• **What this task involves**
Swap "Skladem" for "Vyprodáno" in everything from the start of the entries down to the line containing "určeno pro běh v", leaving all else unchanged, and give back only those lines.

== Data for this task ==

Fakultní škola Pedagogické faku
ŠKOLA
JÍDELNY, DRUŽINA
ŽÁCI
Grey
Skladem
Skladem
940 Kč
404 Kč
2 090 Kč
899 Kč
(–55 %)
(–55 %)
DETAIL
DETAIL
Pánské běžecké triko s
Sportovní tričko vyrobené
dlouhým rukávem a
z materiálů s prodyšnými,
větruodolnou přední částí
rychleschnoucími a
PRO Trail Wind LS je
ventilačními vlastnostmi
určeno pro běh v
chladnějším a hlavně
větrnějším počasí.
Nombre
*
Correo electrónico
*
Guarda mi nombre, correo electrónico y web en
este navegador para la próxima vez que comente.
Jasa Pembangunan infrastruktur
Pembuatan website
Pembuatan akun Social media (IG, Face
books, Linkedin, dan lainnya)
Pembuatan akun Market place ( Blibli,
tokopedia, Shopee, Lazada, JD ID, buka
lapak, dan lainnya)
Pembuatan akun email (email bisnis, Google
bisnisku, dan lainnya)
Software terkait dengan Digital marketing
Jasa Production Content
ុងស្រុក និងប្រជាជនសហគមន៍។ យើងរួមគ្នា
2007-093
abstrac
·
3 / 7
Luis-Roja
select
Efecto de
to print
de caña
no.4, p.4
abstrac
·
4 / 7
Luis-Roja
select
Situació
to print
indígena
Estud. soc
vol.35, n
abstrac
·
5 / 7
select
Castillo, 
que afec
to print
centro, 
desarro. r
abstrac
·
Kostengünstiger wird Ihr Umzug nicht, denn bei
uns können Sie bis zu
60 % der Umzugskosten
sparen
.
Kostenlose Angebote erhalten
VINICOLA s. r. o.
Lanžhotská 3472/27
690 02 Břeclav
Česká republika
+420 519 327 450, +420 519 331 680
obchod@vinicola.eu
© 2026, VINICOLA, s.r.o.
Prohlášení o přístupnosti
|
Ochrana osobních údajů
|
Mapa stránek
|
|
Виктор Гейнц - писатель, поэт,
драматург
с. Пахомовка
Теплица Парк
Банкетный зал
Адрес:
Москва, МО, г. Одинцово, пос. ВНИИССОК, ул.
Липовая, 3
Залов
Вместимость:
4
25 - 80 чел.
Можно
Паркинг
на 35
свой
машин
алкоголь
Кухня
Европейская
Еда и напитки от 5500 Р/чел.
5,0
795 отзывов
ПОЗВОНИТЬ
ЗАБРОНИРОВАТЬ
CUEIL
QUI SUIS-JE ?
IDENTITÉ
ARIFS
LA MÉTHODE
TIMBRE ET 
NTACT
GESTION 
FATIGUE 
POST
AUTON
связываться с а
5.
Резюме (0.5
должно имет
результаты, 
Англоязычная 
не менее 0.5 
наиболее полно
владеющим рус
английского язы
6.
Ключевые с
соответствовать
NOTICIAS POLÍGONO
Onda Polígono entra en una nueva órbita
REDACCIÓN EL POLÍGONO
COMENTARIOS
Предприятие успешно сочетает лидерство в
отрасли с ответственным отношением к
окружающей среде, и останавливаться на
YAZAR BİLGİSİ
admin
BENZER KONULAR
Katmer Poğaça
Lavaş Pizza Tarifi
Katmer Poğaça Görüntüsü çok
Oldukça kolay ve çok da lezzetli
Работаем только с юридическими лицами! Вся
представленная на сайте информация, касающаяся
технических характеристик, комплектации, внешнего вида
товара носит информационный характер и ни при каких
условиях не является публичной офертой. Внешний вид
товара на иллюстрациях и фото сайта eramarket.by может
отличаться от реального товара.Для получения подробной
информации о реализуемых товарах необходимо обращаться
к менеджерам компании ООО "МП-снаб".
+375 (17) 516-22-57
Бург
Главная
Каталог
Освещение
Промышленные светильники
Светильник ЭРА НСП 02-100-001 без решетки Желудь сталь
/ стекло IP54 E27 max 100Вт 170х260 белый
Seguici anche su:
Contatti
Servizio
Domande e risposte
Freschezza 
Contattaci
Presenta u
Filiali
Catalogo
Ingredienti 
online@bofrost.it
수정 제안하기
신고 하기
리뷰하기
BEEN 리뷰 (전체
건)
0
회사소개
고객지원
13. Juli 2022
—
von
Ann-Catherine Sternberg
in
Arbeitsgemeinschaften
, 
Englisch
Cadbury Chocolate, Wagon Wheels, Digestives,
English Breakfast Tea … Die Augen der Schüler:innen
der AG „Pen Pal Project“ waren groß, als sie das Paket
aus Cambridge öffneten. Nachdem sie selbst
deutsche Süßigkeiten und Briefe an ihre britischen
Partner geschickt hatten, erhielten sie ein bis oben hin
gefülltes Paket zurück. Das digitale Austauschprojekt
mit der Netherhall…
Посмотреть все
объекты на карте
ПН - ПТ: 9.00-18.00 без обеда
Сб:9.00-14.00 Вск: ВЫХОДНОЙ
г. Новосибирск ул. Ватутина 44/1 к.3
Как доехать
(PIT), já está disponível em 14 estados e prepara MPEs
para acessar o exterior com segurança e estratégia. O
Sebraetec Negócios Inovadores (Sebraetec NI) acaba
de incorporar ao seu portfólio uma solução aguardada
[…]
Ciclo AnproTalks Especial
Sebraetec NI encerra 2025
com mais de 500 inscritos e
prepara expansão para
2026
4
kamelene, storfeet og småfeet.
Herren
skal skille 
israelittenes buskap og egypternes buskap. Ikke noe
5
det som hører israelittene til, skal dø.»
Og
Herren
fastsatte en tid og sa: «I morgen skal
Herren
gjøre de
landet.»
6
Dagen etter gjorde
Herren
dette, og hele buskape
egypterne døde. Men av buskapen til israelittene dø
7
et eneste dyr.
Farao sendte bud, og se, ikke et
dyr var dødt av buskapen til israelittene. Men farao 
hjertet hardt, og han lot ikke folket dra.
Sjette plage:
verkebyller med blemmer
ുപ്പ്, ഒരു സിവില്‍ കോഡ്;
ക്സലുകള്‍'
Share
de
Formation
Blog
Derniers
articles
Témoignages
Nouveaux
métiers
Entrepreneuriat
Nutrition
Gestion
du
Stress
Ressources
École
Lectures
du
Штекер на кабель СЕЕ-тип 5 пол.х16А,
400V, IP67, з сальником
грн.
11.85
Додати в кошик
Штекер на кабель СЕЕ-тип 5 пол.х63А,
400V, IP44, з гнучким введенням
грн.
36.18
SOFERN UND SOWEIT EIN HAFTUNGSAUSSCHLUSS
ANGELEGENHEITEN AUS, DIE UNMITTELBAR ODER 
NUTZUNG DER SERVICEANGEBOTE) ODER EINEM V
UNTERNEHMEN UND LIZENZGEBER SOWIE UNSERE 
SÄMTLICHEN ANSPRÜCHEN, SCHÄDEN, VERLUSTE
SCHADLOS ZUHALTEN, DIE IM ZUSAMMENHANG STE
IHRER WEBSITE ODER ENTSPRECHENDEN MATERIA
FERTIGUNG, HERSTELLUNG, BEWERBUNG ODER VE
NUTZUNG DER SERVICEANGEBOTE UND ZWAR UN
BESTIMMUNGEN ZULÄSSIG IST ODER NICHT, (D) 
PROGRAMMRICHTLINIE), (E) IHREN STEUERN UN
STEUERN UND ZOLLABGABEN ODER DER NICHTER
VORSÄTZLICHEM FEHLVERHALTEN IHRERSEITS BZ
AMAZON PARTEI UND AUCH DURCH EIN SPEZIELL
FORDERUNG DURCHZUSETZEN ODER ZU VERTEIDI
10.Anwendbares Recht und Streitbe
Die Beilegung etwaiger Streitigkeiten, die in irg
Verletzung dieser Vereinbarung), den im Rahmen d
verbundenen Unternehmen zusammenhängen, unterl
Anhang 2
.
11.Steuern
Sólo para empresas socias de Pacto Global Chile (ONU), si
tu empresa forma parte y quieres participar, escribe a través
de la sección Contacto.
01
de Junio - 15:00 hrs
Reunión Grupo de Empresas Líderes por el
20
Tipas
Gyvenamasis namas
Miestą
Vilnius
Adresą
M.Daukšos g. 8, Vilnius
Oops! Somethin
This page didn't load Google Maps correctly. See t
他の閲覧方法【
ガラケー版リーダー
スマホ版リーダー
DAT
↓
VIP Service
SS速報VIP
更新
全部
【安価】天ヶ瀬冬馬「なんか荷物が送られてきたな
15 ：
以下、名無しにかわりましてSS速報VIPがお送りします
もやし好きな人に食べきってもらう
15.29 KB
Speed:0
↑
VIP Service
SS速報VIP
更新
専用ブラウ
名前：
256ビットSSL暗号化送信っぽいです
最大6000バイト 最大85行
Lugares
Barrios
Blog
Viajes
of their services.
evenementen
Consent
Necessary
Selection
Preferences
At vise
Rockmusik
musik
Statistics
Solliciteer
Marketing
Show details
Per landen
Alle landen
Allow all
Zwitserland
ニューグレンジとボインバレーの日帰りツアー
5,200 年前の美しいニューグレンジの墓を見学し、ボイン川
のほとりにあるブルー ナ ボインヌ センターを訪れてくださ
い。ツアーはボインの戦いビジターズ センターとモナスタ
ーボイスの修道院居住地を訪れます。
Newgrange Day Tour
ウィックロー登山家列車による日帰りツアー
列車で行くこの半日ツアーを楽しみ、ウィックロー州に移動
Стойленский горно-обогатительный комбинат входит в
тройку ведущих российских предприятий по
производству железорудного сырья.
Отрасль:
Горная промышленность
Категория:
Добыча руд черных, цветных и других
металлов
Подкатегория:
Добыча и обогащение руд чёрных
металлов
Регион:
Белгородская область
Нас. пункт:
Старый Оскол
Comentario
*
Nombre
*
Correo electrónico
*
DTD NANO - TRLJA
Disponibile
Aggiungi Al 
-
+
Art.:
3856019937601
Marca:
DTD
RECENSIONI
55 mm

===

• **Task answer**
Fakultní škola Pedagogické faku
ŠKOLA
JÍDELNY, DRUŽINA
ŽÁCI
Grey
Vyprodáno
Vyprodáno
940 Kč
404 Kč
2 090 Kč
899 Kč
(–55 %)
(–55 %)
DETAIL
DETAIL
Pánské běžecké triko s
Sportovní tričko vyrobené
dlouhým rukávem a
z materiálů s prodyšnými,
větruodolnou přední částí
rychleschnoucími a
PRO Trail Wind LS je
ventilačními vlastnostmi
určeno pro běh v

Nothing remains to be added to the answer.